Viele Mitarbeiter in der Gastronomie betroffenFBMA-Präsident plädiert für gemeinsamen Weg mit Politik

Oliver Fudickar ist Präsident der Food- and Beverage Management Association. (Bild: FBMA)

Für einen gemeinsamen Weg von Gastronomie und Politik aus der Coronakrise plädiert Oliver Fudickar, Präsident der Food & Beverage Management Association (FBMA). Er sorgt sich vor allem um die Mitarbeiter in den zahlreichen deutschen F&B-Outlets.

Anzeige

Dieser Artikel ist Teil unserer umfassenden Berichterstattung über die Coronakrise. >>> zur Übersicht

“Ich glaube niemand von uns hat in seinem beruflichen Leben bis heute eine solche Krise durchstehen müssen”, sagt Oliver Fudickar. Hoteliers und Gastronomen kämpften dieser Tage um ihre Existenz. Fudickar: “Aus heutiger Sicht muss es unser gemeinsames Ziel sein, mit der Politik Wege zu schaffen, die es ermöglichen, dass die Gastronomie nach der Krise wieder zur alten Stärke zurückkehrt.”

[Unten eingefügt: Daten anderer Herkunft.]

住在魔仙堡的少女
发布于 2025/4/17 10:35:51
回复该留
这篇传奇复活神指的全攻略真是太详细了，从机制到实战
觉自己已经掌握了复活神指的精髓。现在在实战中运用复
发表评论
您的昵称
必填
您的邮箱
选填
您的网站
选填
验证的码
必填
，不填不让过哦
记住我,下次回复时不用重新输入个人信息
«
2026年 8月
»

Und weiter: “Gerade unsere Mitarbeiter stehen bei uns allen im Fokus. Sie müssen im Zuge der Kurzarbeit erhebliche finanzielle Einbußen hinnehmen. Somit muss es gewisse Gesetzesänderungen geben, die es beispielsweise erlauben, dass neben der Kurzarbeit Nebenjobs verrichtet werden dürfen, damit niemand in eine Schieflage gerät. Leider wurde die Aufstockung des Kurzarbeitergeldes, analog der Regelung in Österreich, bereits verneint.”

Das Wichtigste, so Fudickar, sei aktuell aufmerksam zu sein, um keine Änderungen von Gesetzen zu verpassen, und bestmöglich an den verschiedenen Rettungsschirmen zu partizipieren. Dazu empfiehlt Fudickar auch die extra eingerichtete Seite des Dehoga. “Wir müssen unsere Unternehmen nun erstmal sicher in den Hafen bringen und dann schauen, dass unsere Mitarbeiter ebenfalls sicher mit uns durch die Krise laufen”, so Fudickar.